Tuesday, January 5, 2010

Waiting Periods Limits

Among the provisions included in the Senate’s recently passed health reform bill is a limit on waiting periods for new employees to be able to enroll in a their employer’s health benefits coverage. The Senate provision, which is not included in the House bill, would prohibit group health plans from applying any waiting periods exceeding 90 days. It also would require employers with more than 50 employees to pay a $600 tax assessment for each full-time employee who must meet a waiting period of more than 60 days. Employers would have some time to comply with the waiting period limits provision, if it survives the Senate/House reconciliation process—the provision only would be effective for group health plans effective on or after Jan. 1, 2014.

Many employers currently apply waiting periods to minimize the expense involved in providing health insurance to short-term employees.
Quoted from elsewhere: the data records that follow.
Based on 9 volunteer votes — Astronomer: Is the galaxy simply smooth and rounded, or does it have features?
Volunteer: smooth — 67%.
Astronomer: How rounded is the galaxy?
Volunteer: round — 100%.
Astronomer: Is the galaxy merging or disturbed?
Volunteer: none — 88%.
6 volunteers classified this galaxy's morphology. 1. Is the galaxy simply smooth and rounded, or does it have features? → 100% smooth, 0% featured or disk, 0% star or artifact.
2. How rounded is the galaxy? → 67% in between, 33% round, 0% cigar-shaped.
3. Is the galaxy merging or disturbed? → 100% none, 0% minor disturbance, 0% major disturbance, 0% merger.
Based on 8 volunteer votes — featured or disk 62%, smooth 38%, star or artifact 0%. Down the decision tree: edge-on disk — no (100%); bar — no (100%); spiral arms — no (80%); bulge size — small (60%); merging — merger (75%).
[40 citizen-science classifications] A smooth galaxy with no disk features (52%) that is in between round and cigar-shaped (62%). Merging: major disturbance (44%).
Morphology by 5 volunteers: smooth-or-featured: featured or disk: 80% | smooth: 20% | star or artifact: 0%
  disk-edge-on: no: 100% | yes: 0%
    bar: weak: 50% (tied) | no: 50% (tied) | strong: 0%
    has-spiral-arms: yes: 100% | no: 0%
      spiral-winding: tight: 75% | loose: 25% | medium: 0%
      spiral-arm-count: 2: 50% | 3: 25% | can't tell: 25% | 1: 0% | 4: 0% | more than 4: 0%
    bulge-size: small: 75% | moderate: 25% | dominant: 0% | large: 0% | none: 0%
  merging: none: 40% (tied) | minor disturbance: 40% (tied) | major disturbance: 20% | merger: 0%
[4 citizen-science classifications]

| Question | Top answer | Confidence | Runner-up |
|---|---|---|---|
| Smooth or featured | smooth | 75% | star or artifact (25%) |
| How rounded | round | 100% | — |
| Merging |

According to the Kaiser Family Foundation’s Annual Employer Health Benefits 2009, waiting periods range from 30 days to six months, but the most common waiting period is 90 days and the average is just over two months.

However, 29% of workers face a waiting period of three months or more, Kaiser found. Some three-quarters of new workers face a waiting period, but new workers at small firms (those with fewer than 200 workers) are more likely than workers at larger firms to face a waiting period (80% versus 70%). Also more likely to face waiting periods are workers in the retail (93%), wholesale (88%), and, ironically, the health care industry (87%).

The longest “average” waiting periods (nearly three months) are found among workers in the agriculture/mining/construction, and the retail industries, while workers for state and local governments have the shortest average waiting period (less than two months). Workers at small firms are much more likely than workers at large firms to have a waiting period of three months (37% versus 12%), but 6% of workers at all firms have waiting periods of four or more months. But among workers at large firms, the largest proportion have either no waiting period (30% of firms) and 36% have one month.

After examining these statistics, it appears that the waiting period limits and penalties would have a greater effect on small employers that offer health insurance, an already small group, than on large employers. Small employers also are much more likely than large employers to buy health insurance, rather than to be self-insured—15% of workers iat small employers are covered under a self-funded plan, compared with 77% of workers at larger employers.

Whether or not the Senate’s waiting period provision survives in health reform, will it make much difference in extending coverage?